The AI advances another type of joint employment which is likely to be less familiar to employers. “Horizontal” joint employment occurs when “two (or more) employers” are “sufficiently associated with or related to each other” and “each separately employs an employee.” “[O]ften the employee performs separate work or works separate hours for each employer.” The critical factor in horizontal joint employment is the relationship between the employers as evidenced by an association between the joint employers in which they share control over offices, managers, operations (e.g. joint payroll, human resources or administration) and supervision of employees. Joint employment does not exist when the employers are “independent[] of each other and . . . completely disassociated with respect to an employee who works for both of them.”

Consider, for example, a school district that employs a teacher aid for 30 hours a week. When school ends for the day, the aid works 20 hours a week for a third party that provides an after school program at the school. The after school program operates pursuant to an agreement with the school district in which the superintendent is the contact. The after school program follows school district rules for the use of the building. The aid may be jointly employed by the school district and the after school program because the school district has an agreement with the after school program (a relationship), and the aid is subject to school district rules and supervision by the superintendent during the school day as well as after it (e.g. there is shared supervision over the employee and operations, and shared control over the location). In this example, the school district and the after school program may be deemed “sufficiently associated,” and the aid may be entitled to overtime pay at the time and one half rate for 10 hours each week, even though she doesn’t work full time for either employer. Moreover, the DOL could try to recover the unpaid overtime from the school district or the after school program.   

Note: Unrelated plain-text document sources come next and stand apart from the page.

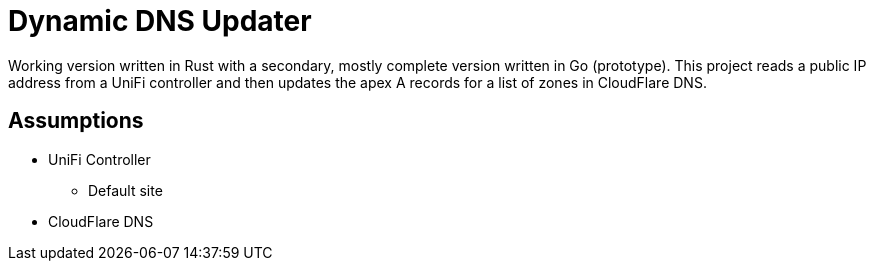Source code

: = Dynamic DNS Updater

Working version written in Rust with a secondary, mostly complete version
written in Go (prototype). This project reads a public IP address from a UniFi
controller and then updates the apex A records for a list of zones in
CloudFlare DNS.

== Assumptions

* UniFi Controller
** Default site 
* CloudFlare DNS
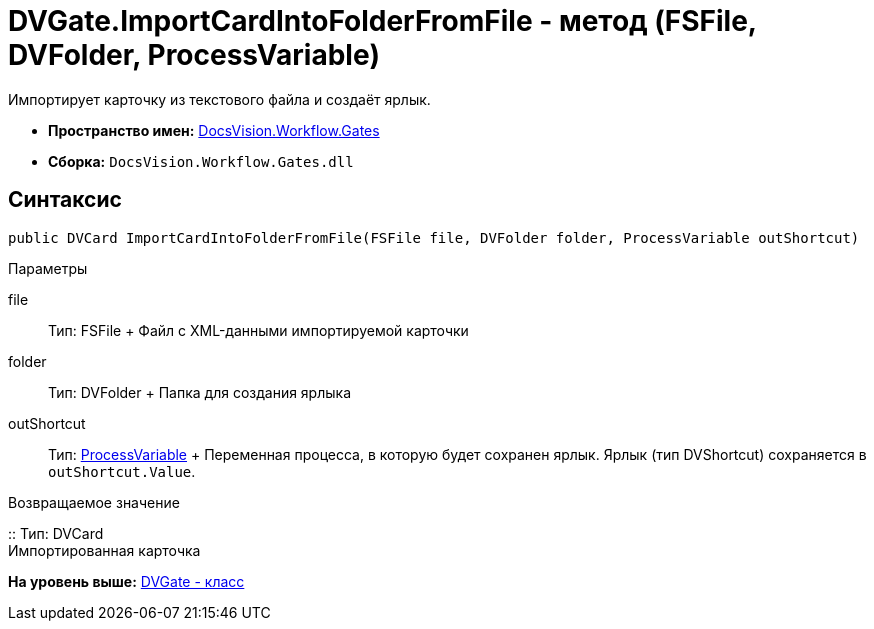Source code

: = DVGate.ImportCardIntoFolderFromFile - метод (FSFile, DVFolder, ProcessVariable)

Импортирует карточку из текстового файла и создаёт ярлык.

* [.keyword]*Пространство имен:* xref:Gates_NS.adoc[DocsVision.Workflow.Gates]
* [.keyword]*Сборка:* [.ph .filepath]`DocsVision.Workflow.Gates.dll`

== Синтаксис

[source,pre,codeblock,language-csharp]
----
public DVCard ImportCardIntoFolderFromFile(FSFile file, DVFolder folder, ProcessVariable outShortcut)
----

Параметры

file::
  Тип: [.keyword .apiname]#FSFile#
  +
  Файл с XML-данными импортируемой карточки
folder::
  Тип: [.keyword .apiname]#DVFolder#
  +
  Папка для создания ярлыка
outShortcut::
  Тип: xref:../Runtime/ProcessVariable_CL.adoc[ProcessVariable]
  +
  Переменная процесса, в которую будет сохранен ярлык. Ярлык (тип [.keyword .apiname]#DVShortcut#) сохраняется в `outShortcut.Value`.

Возвращаемое значение

::
  Тип: [.keyword .apiname]#DVCard#
  +
  Импортированная карточка

*На уровень выше:* xref:../../../../api/DocsVision/Workflow/Gates/DVGate_CL.adoc[DVGate - класс]
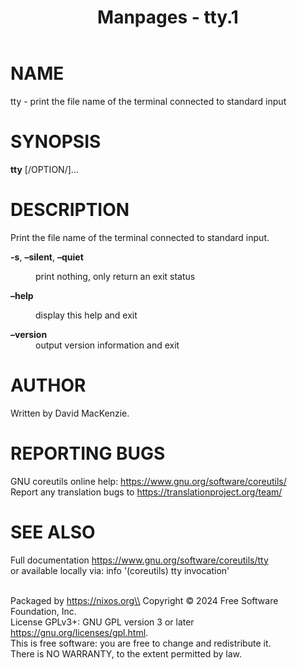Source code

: #+TITLE: Manpages - tty.1
* NAME
tty - print the file name of the terminal connected to standard input

* SYNOPSIS
*tty* [/OPTION/]...

* DESCRIPTION
Print the file name of the terminal connected to standard input.

- *-s*, *--silent*, *--quiet* :: print nothing, only return an exit
  status

- *--help* :: display this help and exit

- *--version* :: output version information and exit

* AUTHOR
Written by David MacKenzie.

* REPORTING BUGS
GNU coreutils online help: <https://www.gnu.org/software/coreutils/>\\
Report any translation bugs to <https://translationproject.org/team/>

* SEE ALSO
Full documentation <https://www.gnu.org/software/coreutils/tty>\\
or available locally via: info '(coreutils) tty invocation'

\\
Packaged by https://nixos.org\\
Copyright © 2024 Free Software Foundation, Inc.\\
License GPLv3+: GNU GPL version 3 or later
<https://gnu.org/licenses/gpl.html>.\\
This is free software: you are free to change and redistribute it.\\
There is NO WARRANTY, to the extent permitted by law.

According to the AI, the FLSA dictates that “joint employment” is “defined expansively . . .” The AI is part of the DOL’s initiative to ensure that the benefits of the FLSA, including overtime pay, are extended to as many employees as possible. “When two or more employers jointly employ an employee, the employee’s hours worked for all of the joint employers during the workweek are . . . considered as one employment, including for . . . overtime pay.” Joint employers “are jointly and severally liable for compliance with the FLSA,” including for unpaid wages.

Joint employment is the subject of increased enforcement efforts by the DOL, in part because of the potential recovery of unpaid wages and employment taxes. Employers should take their cue from the AI and, like the DOL, consider the risk that joint employment exists in a broad range of situations. Employers may need to become more aware of the other employment relationships that their nonexempt employees maintain and prospectively address and manage that employment to ensure compliance with the FLSA.